Plain English Summary

Alzheimer’s disease (AD) affects more than 50 million people worldwide and is expected to affect three times more people by 2050. AD is the most common form of dementia and causes progressive decline of neurons in the brain, which leads to memory impairment, decline in language and problem-solving skills. Recent studies show that dysfunction in cerebral cholesterol metabolism is directly linked to AD pathogenesis. Moreover, there is a significant change in cholesterol metabolism in the cerebral spinal fluid (CSF) of AD’s patients. However, the current laboratory methods used for analysis of CSF cholesterol impose limitations to experiments because they are complex, expensive, and time-consuming. Therefore, in this PhD project, a novel method for measuring cerebral cholesterol from CSF is proposed. Organic polymer electrochemical transistors (OECTs) will be used as point-of-care (POC) biosensors, which can outperform current clinical detection methods. This will offer a fast, easily accessible, and reliable in-vitro method to study whether cholesterol in CSF can act as an early biomarker of AD.

The first aim of the project is to design and fabricate an in-vitro biosensor to investigate the role of cholesterol’s metabolism in the spread of AD in the brain. This will be achieved through treating cell cultures and samples with different cerebral cholesterol concentrations and using high resolution imaging to investigate the effect of cholesterol metabolism on AD’s biomarkers. The second aim of the project is to develop the OECT biosensor into a point-of-care device, which can perform reliable monitoring of the cerebral cholesterol’s concentration from CSF sample at the time of the medical consultation to help patients recognise the risk of developing AD at the early stages. For this purpose, the fabricated organic electrochemical transistors will be biofunctionalised with redox enzymes that are specific for cerebral cholesterol and are safe and reliable for long-term use.

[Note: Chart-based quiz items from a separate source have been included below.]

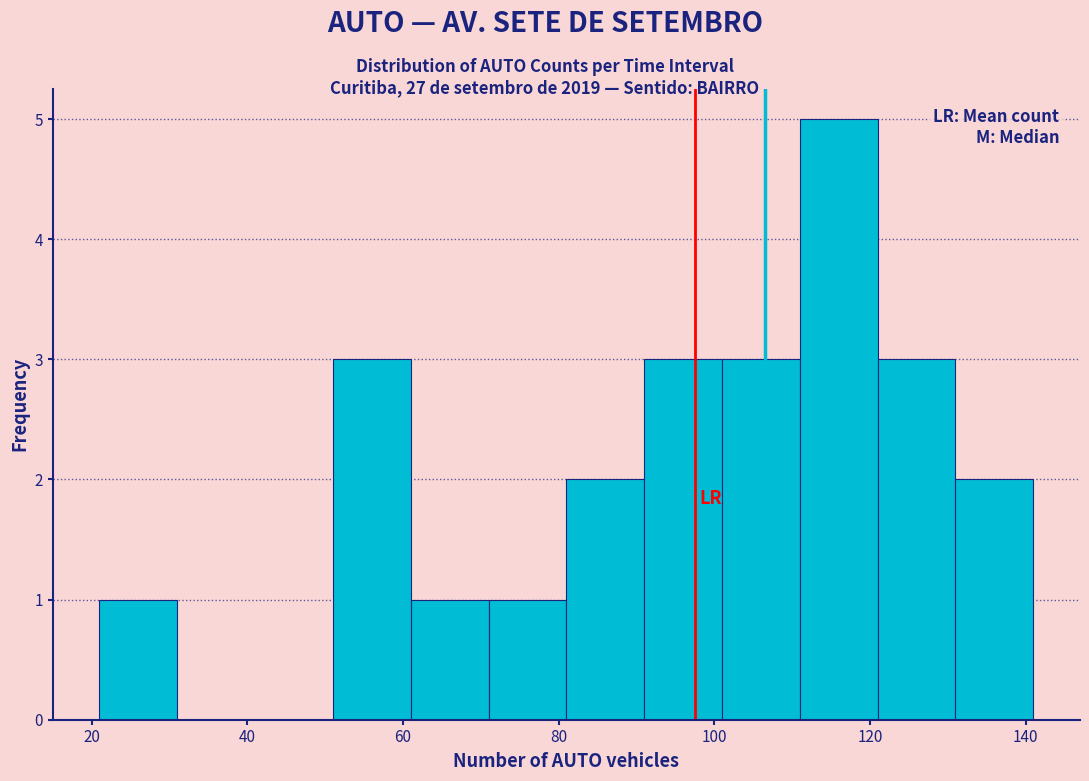

Reading left to right, list every bar in this chart as the range it spans on the x-axis followed by its height. Neither the bar edges nor the heights are printed on the chart, so give them approximately, as read against the axes.

21 to 31: 1
31 to 41: 0
41 to 51: 0
51 to 61: 3
61 to 71: 1
71 to 81: 1
81 to 91: 2
91 to 101: 3
101 to 111: 3
111 to 121: 5
121 to 131: 3
131 to 141: 2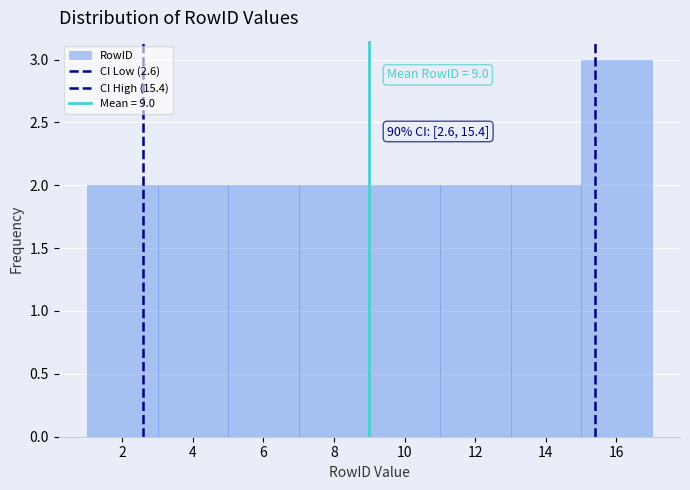

Which range on the x-axis has the tallest bar?

15 to 17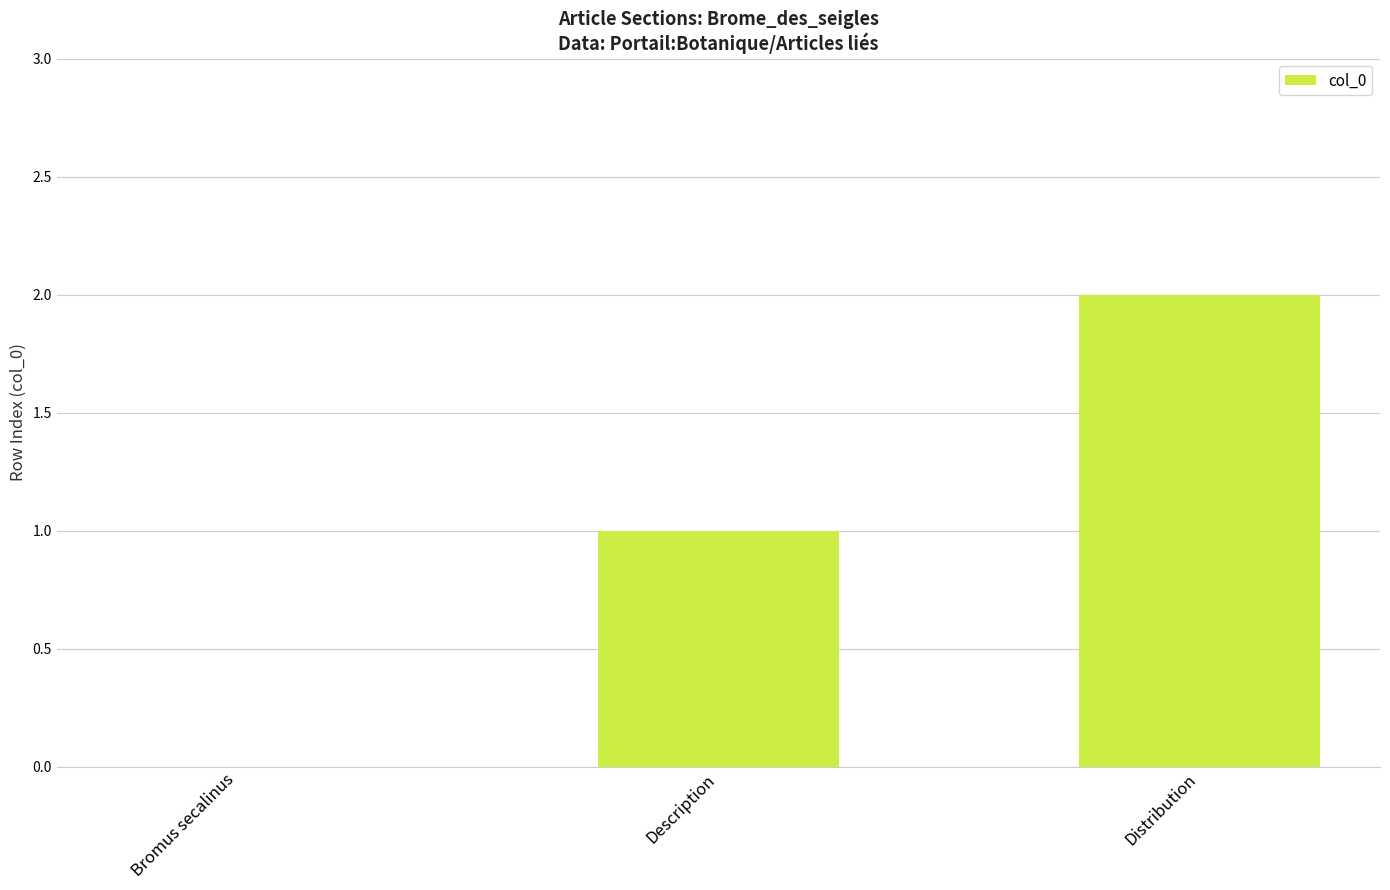

What is the change in value from Description to Distribution?

+1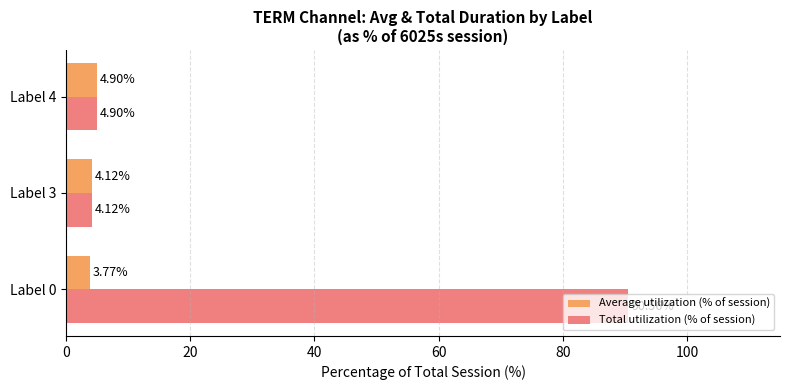

At which category is the sum across all series the highest?

Label 0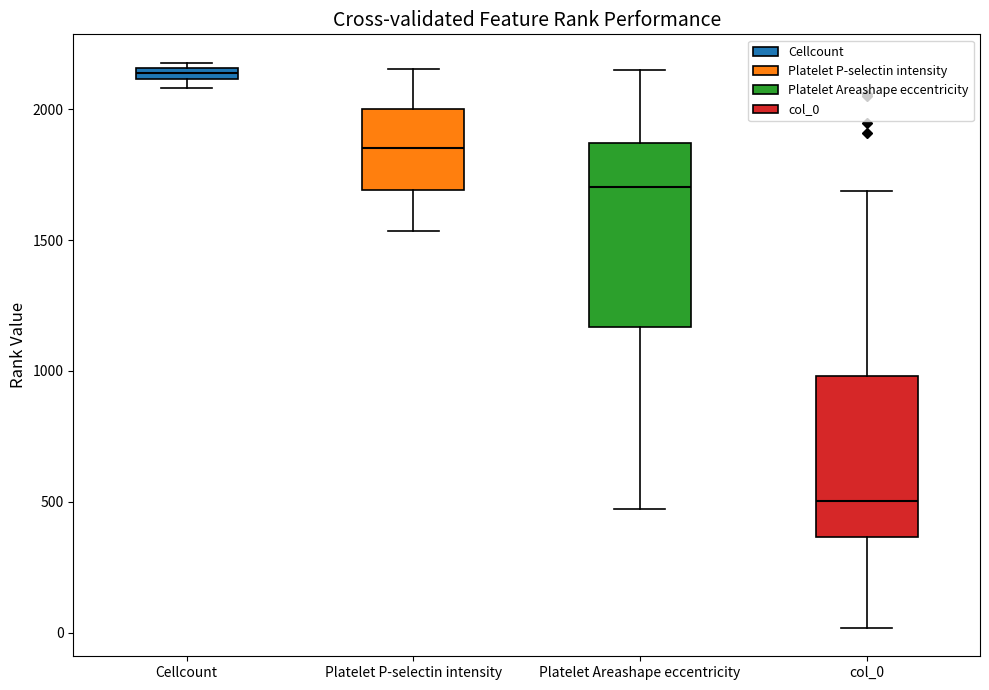

Which box's median line is the highest?

Cellcount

In this project, OECTs with a poly(3,4-ethylenedioxythiophene) polystyrene sulfonate (PEDOT:PSS) channel will be fabricated by processes such as layer deposition, lithography, etching, and spin-coating. PEDOT:PSS is one of the most promising bioelectronics materials due to its combined ionic and electronic charge, leading to huge signal amplification, outperforming most transistors. Moreover, it is very stable in aqueous media, which makes it very suitable for detection of cholesterol in CSF. Techniques for biofunctionalising the gate with different cholesterol oxidases including nanoparticles and artificial mediators will be investigated for achieving optimum response time and high selectivity. Then the accuracy of the OECTs will be tested by using CSF samples. Finally, they will be applied in real-time experiments to investigate the correlation between AD’s pathology and cerebral cholesterol. Thus, OECTs hold a great potential for POC, which can address the challenges imposed by the current complex and time-consuming clinical methods for quantifying CSF cholesterol.

Thus, at the end of this project, a novel biosensor for measuring CSF cholesterol will be produced, aligning with the strategies of sensors and instrumentation to incorporate a new advanced device to provide a future with better healthcare and diagnosis. The implementation of the project will be based on knowledge and ideas from microelectronic device technology in healthcare since it incorporates a low-power design of the OECTs microelectronic devices by novel technologies and materials such as the PEDOT:PSS organic polymer and nanoparticles. The vision of this project aligns fully with the ideas from clinical technologies research area since it focuses on developing a novel POC device for diagnosis and monitoring of AD and thus improves health and care by proposing a novel, reliable and fast sensing technology.

Aims

The first aim of the project is to design and fabricate an in-vitro biosensor to investigate the role of cholesterol’s metabolism in the spread of AD in the brain. This will be achieved through treating cell cultures and samples with different cerebral cholesterol concentrations and using high resolution imaging to investigate the effect of cholesterol metabolism on AD’s biomarkers. The second aim of the project is to develop the OECT biosensor into a point-of-care device, which can perform reliable monitoring of the cerebral cholesterol’s concentration from CSF sample at the time of the medical consultation to help patients recognise the risk of developing AD at the early stages. For this purpose, the fabricated organic electrochemical transistors will be biofunctionalised with redox enzymes that are specific for cerebral cholesterol and are safe and reliable for long-term use.